EXCERPT:
Hudson-Weems sought to create an ideology specific to African women and women of African descent. Hudson-Weems believes that the creation of the ideology separates African women's accomplishments from African male scholars, feminism, and Black feminism.

The Africana Womanism Society lists 18 characteristics of the Africana womanist, including being self-naming, self-defining, family-centered, flexible, and desiring positive male companionship.

== Where Womanism stems from ==
Alice Walker coined the term womanism in 1983. She defines womanism as being that of encompassing feminist approaches while being more inclusive towards African American women. Alice Walker felt as though the feminist movement, as understood then and now, to be exclusive towards women of color as it offered a privilege to white women. Alice Walker's womanism confronts both the privilege of the white woman as well as the divide between men and women in search of the growth African American people. Alice Walker believes that womanism has been around since the time of slavery. Walker claims that, "This ability to hold on, even in very simple ways, is work Black women have done for a very long time.". Walker is saying that women of color have known the struggles of holding on to their strengths and allowing for the progression of others before them.

==Development==
Clenora Hudson-Weems, Professor of English, University of Missouri, author of Africana Womanism: Reclaiming Ourselves, coined the concept Africana womanism in the late 1980s (Africana is the feminine form of the Latin Africanus, meaning Of Africa, and appears to be preferred by the movement over African). Hudson-Weems argues that "Africana womanism is not an addendum to feminism, Black feminism, African feminism, or Alice Walker's womanism" Feminism and gender issues are separate entities that are not reliant upon each other, and therefore, Africana women are able to address gender issues without partaking in feminist activity.

According to Patricia Hill Collins, "Although some Africana women may support the very ideas on which feminism rests, however, many of them reject the term 'feminism' because of what they perceive as its association with white women's cause. They see feminism as operating exclusively within the terms white and American and perceive its opposite as being Black and American."

Further, many African men and women do not accept the ideology of feminism. According to Hudson-Weems, she states that "there is a general consensus in the Africana community that the feminist movement, by and large, is the white woman's movement for two reasons. First, the Africana woman does not see the man as her primary enemy as does the white feminist, who is carrying out an age-old battle with her white male counterpart for subjugating her as his property. Africana men have never had the same institutionalized power to oppress Africana women as white men have had to oppress white women."

DATASET EXCERPT:
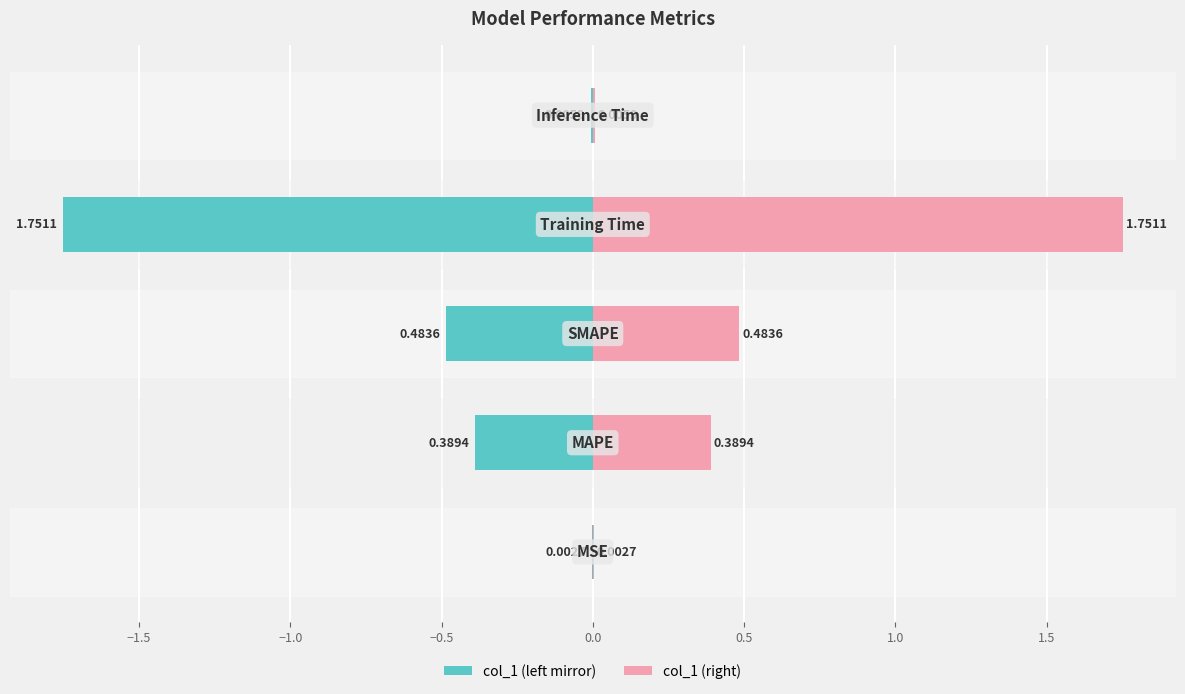

How many bars are there in each group?

2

DIRECTIONS:
a: In the Africana womanism excerpt, please give the passage that opens with "The Africana Womanism" and closes with "positive male companionship." again, swapping "flexible" for "adaptable".
b: Answer these questions from the Africana womanism excerpt:
(i) In what year did Alice Walker coin the term womanism?
(ii) How many characteristics of the Africana womanist does the Africana Womanism Society list?
(iii) At which university is Clenora Hudson-Weems a Professor of English?

EXERCISE RESPONSES:
a:
The Africana Womanism Society lists 18 characteristics of the Africana womanist, including being self-naming, self-defining, family-centered, adaptable, and desiring positive male companionship.

b:
(i) 1983
(ii) 18
(iii) The University of Missouri